Scientifiques, ONG ou autorités répètent souvent le message: il faut manger moins de produits d’origine animale, en particulier de la viande.
Même le Conseil fédéral a commencé à promouvoir des régimes contenant moins de viande afin de réduire les émissions de carbone et d’atteindre les objectifs climatiques d’ici 2050. Cela peut paraître surprenant de la part d’un pays connu pour ses vaches subventionnées par l’Etat, où de nombreux agriculteurs siègent au Parlement et défendent la forte tradition suisse de viande et de produits laitiers.
La stratégie climatique de la Confédération constate en outre que la consommation de viande est encore "trop élevée" par rapport aux besoins nutritionnels mis en avant par la Société suisse de nutrition – elle note néanmoins aussi que la consommation de produits laitiers (même chose pour les fruits et les légumes), elle, est trop faible.
En Suisse, chaque personne mange encore 50 kilos de viande par an. C'est moins qu’en France, en Espagne et en Allemagne, mais plus que la moyenne mondiale de 28 kilos.
Sans la participation des consommateurs, la stratégie climatique de la Suisse n’est qu’un morceau de papier
La stratégie du gouvernement manque toutefois de mesures concrètes pour convaincre les gens de manger moins de viande et de consommer davantage de produits d’origine végétale, estiment certains experts. "Sans la participation des consommateurs, cette stratégie n’est qu’un morceau de papier", pointe par exemple Michael Siegrist, professeur à l’Ecole polytechnique fédérale de Zurich.
Michael Siegrist, qui étudie le comportement des consommatrices et des consommateurs depuis près de 20 ans, sait qu’il est très difficile pour les gens de changer volontairement leurs habitudes alimentaires. "Si les gens ne voient pas d’incitation, ils ne le feront pas", explique-t-il.
Un chemin semé d'embûches
Les substituts de viande restent des produits de niche. Après un boom initial, les ventes stagnent, selon une enquête de Coop publiée au début de l'année. La clientèle cite les prix élevés et les problèmes de santé liés aux produits transformés comme raisons de ne pas en acheter davantage.
La chercheuse et agronome Priska Baur considère toutefois la stratégie du gouvernement comme un important pas en avant. "Il y a un an ou deux, il n’aurait pas été possible de mentionner la réduction de la consommation de viande", dit celle qui dirige le projet de recherche Novanimal pour une alimentation saine et respectueuse de la nature.

Liste extraite:
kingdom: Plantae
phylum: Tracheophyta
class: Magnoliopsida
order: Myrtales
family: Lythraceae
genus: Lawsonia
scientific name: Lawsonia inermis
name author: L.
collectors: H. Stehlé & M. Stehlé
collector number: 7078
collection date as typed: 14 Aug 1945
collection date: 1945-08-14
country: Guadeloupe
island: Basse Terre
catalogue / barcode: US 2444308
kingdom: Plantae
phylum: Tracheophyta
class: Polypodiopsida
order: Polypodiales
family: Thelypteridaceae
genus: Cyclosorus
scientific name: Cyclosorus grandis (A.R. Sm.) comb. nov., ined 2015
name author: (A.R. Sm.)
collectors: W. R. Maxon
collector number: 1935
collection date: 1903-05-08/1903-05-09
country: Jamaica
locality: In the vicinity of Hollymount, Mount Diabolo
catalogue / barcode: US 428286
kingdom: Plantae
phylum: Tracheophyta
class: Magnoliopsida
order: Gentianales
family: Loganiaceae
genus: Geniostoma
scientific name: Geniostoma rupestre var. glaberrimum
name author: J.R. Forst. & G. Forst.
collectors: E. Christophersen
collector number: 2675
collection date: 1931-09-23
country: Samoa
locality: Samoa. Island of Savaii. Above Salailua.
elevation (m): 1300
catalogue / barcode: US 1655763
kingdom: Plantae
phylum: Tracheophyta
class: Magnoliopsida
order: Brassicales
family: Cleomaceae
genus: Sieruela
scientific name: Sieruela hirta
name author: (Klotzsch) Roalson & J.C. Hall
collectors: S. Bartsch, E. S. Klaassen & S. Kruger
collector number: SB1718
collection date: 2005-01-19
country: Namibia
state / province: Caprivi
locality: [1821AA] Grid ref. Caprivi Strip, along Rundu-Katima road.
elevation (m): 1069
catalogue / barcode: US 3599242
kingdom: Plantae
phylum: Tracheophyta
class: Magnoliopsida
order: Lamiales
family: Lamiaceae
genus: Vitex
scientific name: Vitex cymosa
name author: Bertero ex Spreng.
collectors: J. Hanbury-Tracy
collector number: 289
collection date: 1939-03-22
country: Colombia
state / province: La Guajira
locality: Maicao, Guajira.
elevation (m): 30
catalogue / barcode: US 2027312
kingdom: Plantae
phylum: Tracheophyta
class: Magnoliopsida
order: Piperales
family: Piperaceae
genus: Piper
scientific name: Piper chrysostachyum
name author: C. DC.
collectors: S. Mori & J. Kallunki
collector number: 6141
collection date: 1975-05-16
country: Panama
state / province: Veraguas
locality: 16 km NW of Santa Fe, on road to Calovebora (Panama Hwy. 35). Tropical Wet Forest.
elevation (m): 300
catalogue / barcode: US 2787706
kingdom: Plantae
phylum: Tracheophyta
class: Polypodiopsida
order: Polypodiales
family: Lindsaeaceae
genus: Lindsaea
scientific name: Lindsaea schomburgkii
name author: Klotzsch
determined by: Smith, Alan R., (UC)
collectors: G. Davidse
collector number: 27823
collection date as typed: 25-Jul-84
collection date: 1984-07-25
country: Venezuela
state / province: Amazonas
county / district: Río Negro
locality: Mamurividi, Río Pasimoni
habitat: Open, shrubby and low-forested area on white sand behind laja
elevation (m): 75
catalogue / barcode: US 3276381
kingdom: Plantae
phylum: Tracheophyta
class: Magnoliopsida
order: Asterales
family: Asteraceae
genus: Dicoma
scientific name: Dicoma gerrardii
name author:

Consigne 1:
Répondez aux questions suivantes d'après l'extrait sur la consommation de viande en Suisse :
(a) Combien de kilos de viande chaque personne mange-t-elle par an en Suisse ?
(b) Dans quel établissement Michael Siegrist est-il professeur ?
(c) Quel projet de recherche Priska Baur dirige-t-elle ?
Consigne 2:
Relevez tous les noms de pays cités dans l'extrait sur la consommation de viande en Suisse.

Résultat 1:
(a) 50 kilos
(b) L'Ecole polytechnique fédérale de Zurich
(c) Le projet Novanimal

Résultat 2:
Suisse, France, Espagne, Allemagne